FOTO ILUSTRASI (ISTIMEWA). |
KALIMANTAN BARAT, ARTIKELPUBLIK.COM - Mengawali tulisan ini, penulis ingin mengulas perjalanan penulis pada Agustus 2018 lalu terlebih dahulu, saat itu penulis mengikuti Uji Kompetensi Wartawan (UKW) di Ibu Kota Provinsi Kalimantan Barat.
Dalam salah satu mata uji yang diujikan dalam UKW kala itu, terdapat mata uji wawancara cegat terhadap narasumber, dengan tema yang telah ditentukan oleh pihak penyelenggara.
Kala itu tema yang ditentukan oleh pihak penyelenggara adalah politik.
Saat itu, narasumber yang dihadirkan oleh pihak penyelenggara adalah seorang Pengamat Sosial Politik pada Universitas Tanjungpura Pontianak, yang juga sebagai Dosen di Universitas tersebut, yakni Dr. Jumadi.
Dalam wawancara cegat itu, penulis bertanya kepada Dr. Jumadi tentang bagaimana cara agar politik identitas dapat sirna (hilang) di muka bumi ini (Indonesia).
Berdasarkan pengalaman penulis bahwa politik identitas di Indonesia masih marak terjadi, sehingga untuk keluar dari lingkaran itu, masih jadi misteri yang hingga saat ini belum terjawab secara pasti, baik oleh para pakar politik maupun para pengamat politik.
Seperti halnya yang terjadi di Provinsi Kalimantan Barat dan begitu pun di daerah-daerah lainnya di Indonesia. Namun, kali ini penulis membahas khusus di Provinsi Kalimantan Barat.
Di Provinsi Kalimantan Barat sendiri, politik identitas masih menjadi senjata yang sangat ampuh dalam setiap ajang Pemilihan Umum (Pemilu). Ya, penulis menyebutnya sebagai ajang karena memang merupakan ajang untuk memilih pemimpin.
Politik identitas selalu saja muncul setiap kali ada ajang untuk memilih calon pemimpin daerah atau pemimpin negara.
Ajang itu tak ubahnya seperti ajang kompetisi, di mana setiap calon (kandidat) berlomba-lomba menjanjikan dan memamerkan program-program andalannya, baik yang sudah dijalankan maupun yang akan dijalankan ketika ia terpilih nantinya.
Begitulah janji-janji politik yang tentunya biasa kita lihat dan dengar di mana pun, khususnya di berbagai platform media sosial, baik janji politik yang disampaikan oleh calon itu sendiri secara langsung maupun melalui tim sukses dan para pendukungnya masing-masing ketika musim pesta demokrasi atau tahapannya telah tiba.
Tidak terkecuali pada Pemilihan Kepala Daerah (Pilkada) serentak tahun 2024 yang sebentar lagi akan digelar.
Ya, memang sah-sah saja apabila seorang kandidat, tim sukses maupun para masing-masing pendukung menyampaikan janji-janji maupun program-program andalan kepada para calon pemilih, terlepas hal itu diingkari nantinya.

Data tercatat
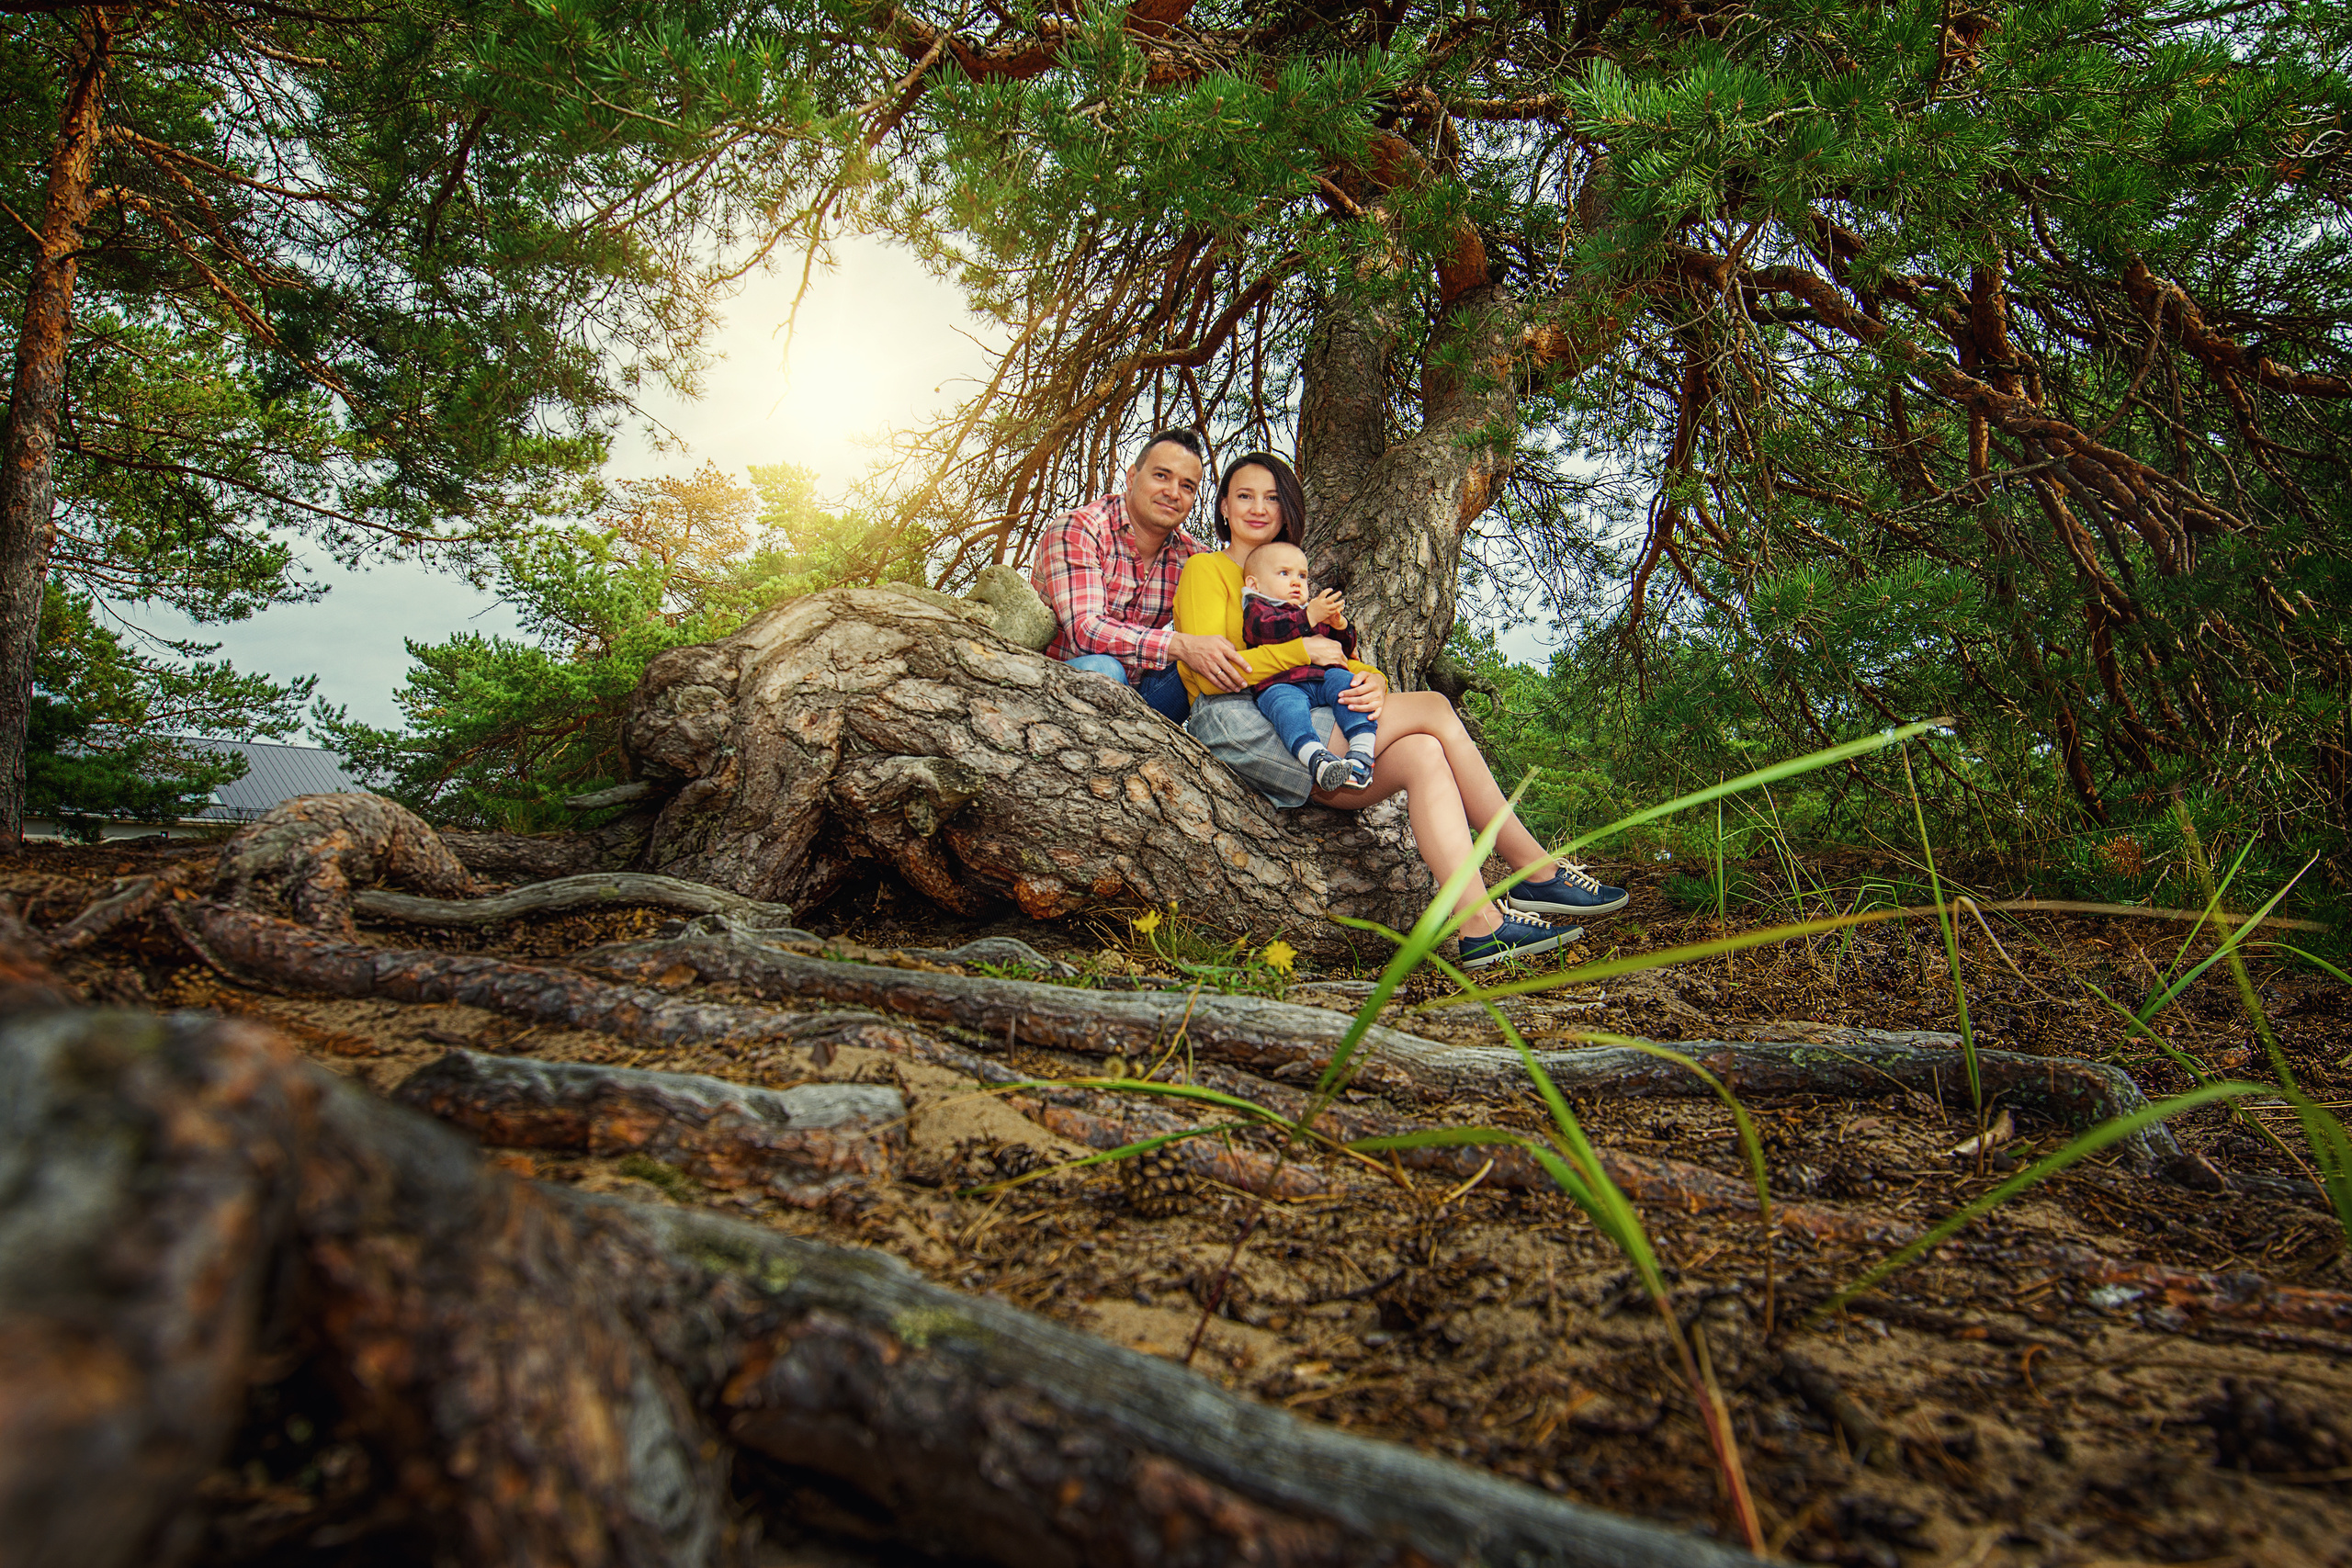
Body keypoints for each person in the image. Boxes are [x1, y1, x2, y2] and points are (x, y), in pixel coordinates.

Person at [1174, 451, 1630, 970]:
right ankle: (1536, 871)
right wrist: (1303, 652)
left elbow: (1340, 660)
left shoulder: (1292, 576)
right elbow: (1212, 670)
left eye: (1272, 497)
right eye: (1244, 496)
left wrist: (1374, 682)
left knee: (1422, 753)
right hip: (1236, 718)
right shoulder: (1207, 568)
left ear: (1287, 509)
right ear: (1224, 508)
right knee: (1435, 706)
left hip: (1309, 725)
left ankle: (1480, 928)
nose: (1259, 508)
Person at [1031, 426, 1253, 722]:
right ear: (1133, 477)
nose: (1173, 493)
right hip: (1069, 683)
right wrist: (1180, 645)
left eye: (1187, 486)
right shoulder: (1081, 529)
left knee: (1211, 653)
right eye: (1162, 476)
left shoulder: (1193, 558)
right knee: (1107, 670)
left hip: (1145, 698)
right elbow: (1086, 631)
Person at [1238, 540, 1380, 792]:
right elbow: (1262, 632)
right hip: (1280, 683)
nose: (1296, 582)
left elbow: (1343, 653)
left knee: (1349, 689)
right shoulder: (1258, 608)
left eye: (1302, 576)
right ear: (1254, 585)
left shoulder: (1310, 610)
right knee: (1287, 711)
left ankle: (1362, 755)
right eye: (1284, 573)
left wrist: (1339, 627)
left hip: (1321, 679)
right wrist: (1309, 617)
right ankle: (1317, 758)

* * *

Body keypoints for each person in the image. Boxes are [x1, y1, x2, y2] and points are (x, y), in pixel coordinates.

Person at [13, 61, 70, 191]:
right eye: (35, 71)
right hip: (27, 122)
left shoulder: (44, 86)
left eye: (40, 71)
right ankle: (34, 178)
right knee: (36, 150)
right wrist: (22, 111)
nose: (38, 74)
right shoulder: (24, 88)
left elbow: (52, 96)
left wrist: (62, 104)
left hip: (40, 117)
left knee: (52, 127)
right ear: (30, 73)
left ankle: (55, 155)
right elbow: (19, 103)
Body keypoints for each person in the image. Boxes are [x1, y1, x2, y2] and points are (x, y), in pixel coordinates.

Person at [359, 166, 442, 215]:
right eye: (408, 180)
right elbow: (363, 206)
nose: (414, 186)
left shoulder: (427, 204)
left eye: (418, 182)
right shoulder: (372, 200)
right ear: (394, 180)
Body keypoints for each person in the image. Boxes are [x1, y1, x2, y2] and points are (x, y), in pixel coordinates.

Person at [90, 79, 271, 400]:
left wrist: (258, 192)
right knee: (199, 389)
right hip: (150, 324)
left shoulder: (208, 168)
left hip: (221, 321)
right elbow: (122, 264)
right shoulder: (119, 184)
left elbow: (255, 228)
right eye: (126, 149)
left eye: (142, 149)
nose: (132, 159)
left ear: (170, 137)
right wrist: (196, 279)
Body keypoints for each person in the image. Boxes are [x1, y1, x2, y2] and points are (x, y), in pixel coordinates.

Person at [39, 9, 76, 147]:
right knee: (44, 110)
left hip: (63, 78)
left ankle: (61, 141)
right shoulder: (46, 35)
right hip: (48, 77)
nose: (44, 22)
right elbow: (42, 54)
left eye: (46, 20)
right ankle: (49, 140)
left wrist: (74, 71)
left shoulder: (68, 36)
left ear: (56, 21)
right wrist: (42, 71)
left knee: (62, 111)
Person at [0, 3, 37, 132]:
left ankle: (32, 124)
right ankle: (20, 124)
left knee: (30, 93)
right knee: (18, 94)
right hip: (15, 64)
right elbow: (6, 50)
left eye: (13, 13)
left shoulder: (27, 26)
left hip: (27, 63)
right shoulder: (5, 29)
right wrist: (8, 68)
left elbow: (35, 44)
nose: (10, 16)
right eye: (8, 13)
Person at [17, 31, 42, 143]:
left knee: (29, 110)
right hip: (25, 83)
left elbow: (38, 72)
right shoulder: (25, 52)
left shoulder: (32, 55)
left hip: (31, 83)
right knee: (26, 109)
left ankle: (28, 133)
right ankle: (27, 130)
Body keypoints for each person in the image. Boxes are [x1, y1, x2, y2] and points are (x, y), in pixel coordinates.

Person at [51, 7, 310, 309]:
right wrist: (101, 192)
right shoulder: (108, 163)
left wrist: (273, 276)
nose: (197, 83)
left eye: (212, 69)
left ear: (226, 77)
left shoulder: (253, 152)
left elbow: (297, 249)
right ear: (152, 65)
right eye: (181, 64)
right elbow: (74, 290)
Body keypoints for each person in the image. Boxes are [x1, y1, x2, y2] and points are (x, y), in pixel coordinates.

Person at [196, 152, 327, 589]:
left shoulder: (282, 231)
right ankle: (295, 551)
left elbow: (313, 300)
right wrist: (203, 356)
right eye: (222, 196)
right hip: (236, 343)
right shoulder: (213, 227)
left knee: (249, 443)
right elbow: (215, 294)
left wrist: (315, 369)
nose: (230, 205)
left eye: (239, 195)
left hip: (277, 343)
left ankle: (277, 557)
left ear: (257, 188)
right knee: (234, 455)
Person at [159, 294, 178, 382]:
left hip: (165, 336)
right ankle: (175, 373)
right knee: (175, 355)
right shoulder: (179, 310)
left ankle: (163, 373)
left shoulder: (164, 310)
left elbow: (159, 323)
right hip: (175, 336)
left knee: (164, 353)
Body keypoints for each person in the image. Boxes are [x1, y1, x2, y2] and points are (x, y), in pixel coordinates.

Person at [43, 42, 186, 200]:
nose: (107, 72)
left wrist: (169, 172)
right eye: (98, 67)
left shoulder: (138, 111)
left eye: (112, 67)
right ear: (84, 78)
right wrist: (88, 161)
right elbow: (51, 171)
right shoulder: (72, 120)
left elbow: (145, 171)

*Latihan A*
Periksa apakah tiap pernyataan berikut sesuai dengan artikel tentang politik identitas. Jawab ya atau tidak, lalu kutip kata-kata dari artikel itu yang menentukan jawabannya.
(i) Penulis mengikuti Uji Kompetensi Wartawan pada Agustus 2018 di Ibu Kota Provinsi Kalimantan Barat.
(ii) Tema wawancara cegat dalam UKW dipilih sendiri oleh penulis.
(iii) Para pakar politik sudah menjawab secara pasti cara keluar dari lingkaran politik identitas.
*Latihan B*
Tulis lanjutan artikel tentang politik identitas di Kalimantan Barat, dimulai sesudah kalimat terakhirnya.
Data tercatat di atas tidak ada kaitannya dengan artikel tentang politik identitas.

*Jawaban A*
(i) Ya: "penulis ingin mengulas perjalanan penulis pada Agustus 2018 lalu terlebih dahulu, saat itu penulis mengikuti Uji Kompetensi Wartawan (UKW) di Ibu Kota Provinsi Kalimantan Barat."
(ii) Tidak: "Kala itu tema yang ditentukan oleh pihak penyelenggara adalah politik."
(iii) Tidak: "masih jadi misteri yang hingga saat ini belum terjawab secara pasti, baik oleh para pakar politik maupun para pengamat politik."

*Jawaban B*
Namun, apa jadinya ketika para calon, tim sukses maupun para pendukung berbicara tentang SARA, maka akan lain ceritanya, dimana isu-isu SARA dapat berpotensi menimbulkan kegaduhan di masyarakat sehingga hal tersebut harus dihindari oleh setiap insan, dalam rangka agar hubungan yang selama ini telah terjalin harmonis, dapat terus harmonis tanpa ada gesekan-gesekan antara satu dengan yang lainnya.
Seperti di awal kalimat, penulis mewawancarai (wawancara cegat) seorang Pengamat Sosial Politik Universitas Tanjungpura (Untan) Pontianak, yang juga Dosen pada Universitas tersebut, yakni Dr. Jumadi.
Ia menyatakan bahwa politik di Kalimantan Barat masih kental dengan politik identitas atau dengan nama lain adalah politik SARA (Suku, Agama, Ras dan Antar Golongan).
Menurutnya, politik identitas identik dengan si pemilih yang masih mendahulukan sisi etnis, agama, keluarga dan lain-lain.
“Untuk keluar dari lingkaran politik SARA tersebut, pendidikan politik saja tidak cukup. Harus butuh kesadaran dari masing-masing pelaku politik itu sendiri," ujar Jumadi kala itu kepada penulis dan kepala beberapa peserta UKW lainnya dari berbagai media (Pers) dan daerah di Kalbar, yang kala itu kegiatan berlangsung di aula S2 Fisipol Untan, Pontianak, Sabtu (11/08/2018).
Dr. Jumadi menjelaskan, politik identitas hingga saat ini masih jadi Pekerjaan Rumah (PR) yang belum pernah terjawab oleh semua pihak.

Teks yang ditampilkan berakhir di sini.